Kimberly Manning, MD, FACP, FAAP


Kimberly D. Manning, MD, FACP, FAAP is a general internist/hospitalist who serves as Associate Vice Chair of Diversity, Equity, and Inclusion for the Department of Medicine at Emory University School of Medicine. Manning is Professor of Medicine and has maintained ABIM board certification since 2001. Beyond her roles in the Department of Medicine, she has been a society small group advisor at the Emory School of Medicine since their curriculum reform in 2007. Her clinical work is at Grady Memorial Hospital, Atlanta’s safety net facility, where she has been for last two decades.
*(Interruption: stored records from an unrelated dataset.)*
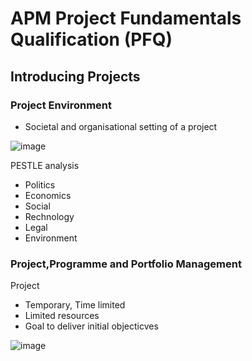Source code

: # APM Project Fundamentals Qualification (PFQ)

## Introducing Projects
### Project Environment
- Societal and organisational setting of a project

![image](https://github.com/yinlongTh/Project_Management_Study/assets/108507768/f94b0d9d-a345-4e0d-839d-f7f140db6752)

PESTLE analysis
- Politics
- Economics
- Social
- Rechnology
- Legal
- Environment

### Project,Programme and Portfolio Management
Project
- Temporary, Time limited
- Limited resources
- Goal to deliver initial objecticves

![image](https://github.com/yinlongTh/Project_Management_Study/assets/108507768/38a4e8b4-8a7d-4a45-9342-1d150d777e67)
Manning’s academic achievements include numerous institutional, regional and national teaching awards. She has a strong passion for storytelling as a means to build and strengthen diverse and humanistic clinical environments as well as cultivating psychologically safe learning climates. In her time as a residency program director, in 2018 she was awarded the prestigious ACGME Parker J. Palmer Courage to Teach Award—given to only 9 program directors annually across all ACGME residency programs in the US. Her work as a national leader in diversity has been acknowledged through the Society of Hospital Medicine Excellence in Diversity Leadership Award in 2020 and the AAMC Group on Diversity and Inclusion Exemplary Leadership Award in 2022. At Emory, she has received the Evangeline Papageorge Award, The Golden Apple Teaching Award, and the Juha P. Kokko Teaching Award—the highest teaching awards in the School of Medicine, Grady Hospital, and Emory’s Internal Medicine Residency Program, respectively. She is also on the board of trustees for the Arnold P. Gold Foundation and is on the editorial board for the Journal of Hospital Medicine. In addition to being a prolific writer of narratives in journals and on Twitter, she co-hosts a podcast called The Human Doctor.

The Inglewood, California native is a proud alumnus of two historically Black colleges—Tuskegee University and Meharry Medical College. She completed training in combined Internal Medicine and Pediatrics at Case Western Reserve University/MetroHealth in Cleveland followed by a year as chief resident. In addition to caring for patients on the teaching service at Grady Memorial Hospital, Dr. Manning is a happily married mother of two teen-aged sons. She applies her lived experiences as a Black American woman, mother, daughter, wife, and community member to all that she does professionally.